Senior US Republican and Democratic lawmakers proposed targeted sanctions and travel restrictions on Myanmar military officials on Thursday over the treatment of the country’s ethnic minority Rohingyas, one of the strongest efforts yet for Washington to intervene in the humanitarian crisis.
Announced the day before Republican president Donald Trump leaves on his first trip to Asia since taking office, the legislation would reimpose some sanctions lifted last year as Myanmar returned to democracy.
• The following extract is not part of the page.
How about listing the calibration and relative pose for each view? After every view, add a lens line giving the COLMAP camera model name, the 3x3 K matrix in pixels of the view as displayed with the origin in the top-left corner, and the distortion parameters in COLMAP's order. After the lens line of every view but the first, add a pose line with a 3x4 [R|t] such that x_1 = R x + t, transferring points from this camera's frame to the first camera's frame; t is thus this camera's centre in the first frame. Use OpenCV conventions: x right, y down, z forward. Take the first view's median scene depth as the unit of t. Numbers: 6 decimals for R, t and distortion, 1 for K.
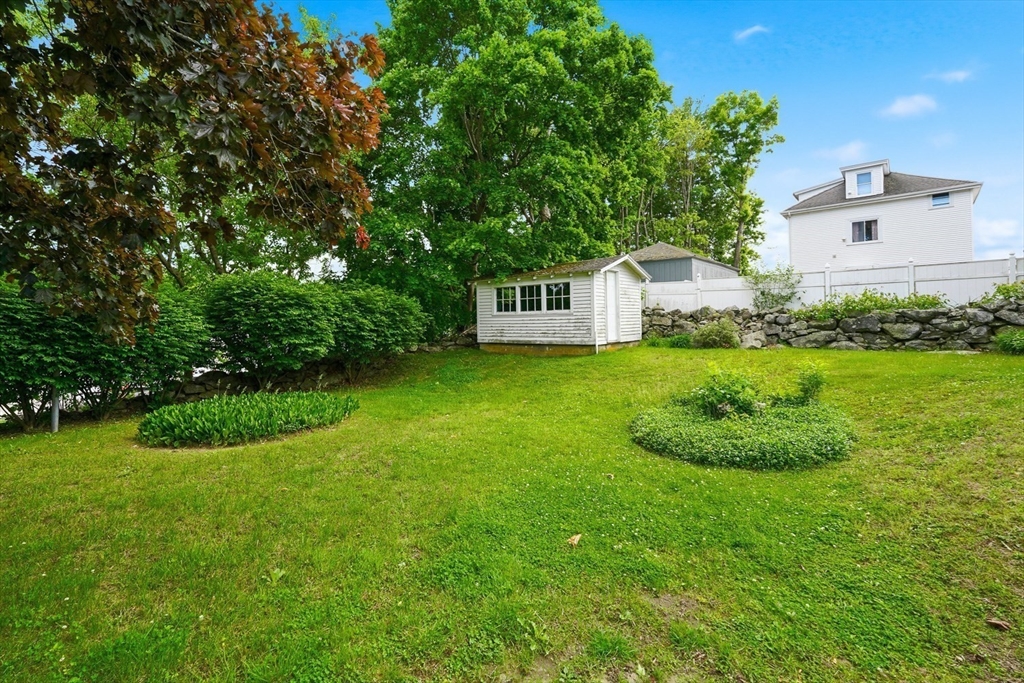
lens RADIAL K [[481.1, 0, 490.7], [0, 481.1, 321.6], [0, 0, 1]] dist [-0.002456, -0.001117]
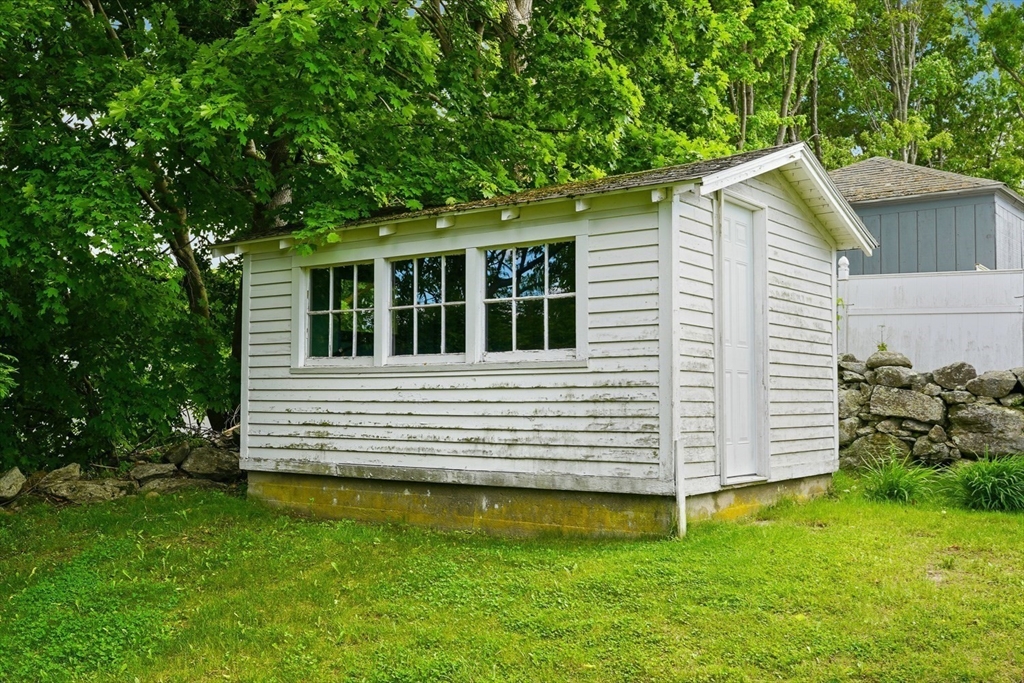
lens RADIAL K [[1024.0, 0, 512.1], [0, 1024.0, 341.7], [0, 0, 1]] dist [-0.007219, 0.000000]
pose [[0.996731, 0.026465, 0.076329, 0.088176], [-0.021368, 0.997535, -0.066832, 0.007240], [-0.077910, 0.064982, 0.994840, 0.455614]]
It would bar the United States from supplying most assistance to the country’s military until it has been certified that perpetrators of atrocities against the Rohingya are being held accountable.
The measure does not target Burmese leader Aung San Suu Kyi, head of Myanmar’s civilian-led government and a Nobel peace laureate who still enjoys strong support among some US officials.
But congressional aides said it is intended to underscore a strong desire among many members of Congress for her to do more to help the Rohingya.
The bill is sponsored by lawmakers including the Republican Senate Armed Services Committee chairman John McCain, and Senator Ben Cardin, the top Democrat on the Senate Foreign Relations Committee, according to an early summary of the bill seen by Reuters.
Among other things, it re-imposes a ban on jade and rubies from Myanmar, requires a report on which individuals should be subjected to visa bans and targeted sanctions, and instructs the US Treasury Department to support only international financial assistance programs that do not partner with enterprises owned by the Myanmar military.
A companion bill is also being introduced in the House of Representatives. That measure also has bipartisan support, led by Representative Eliot Engel, the top Democrat on the House Foreign Affairs Committee, and Republican Representative Steve Chabot, another foreign affairs panel member, increasing the measure's chances of eventually becoming law.
Members of Congress have been clamouring for a strong response to the plight of the Rohingya, and the Trump administration has been weighing labelling their treatment ‘ethnic cleansing.’
The State Department announced on Thursday that Secretary of State Rex Tillerson would accompany Trump on his trip to Asia, but that Tillerson would also make a stop in Myanmar.
More than 600,000 Rohingyas have fled Rakhine state in Buddhist-majority Myanmar, mostly to neighbouring Bangladesh, since security forces responded to Rohingya extremists’ attacks on August 25 by launching a crackdown that has included reports of burnt villages and widespread killings. The United Nations has already denounced it as a classic example of ethnic cleansing.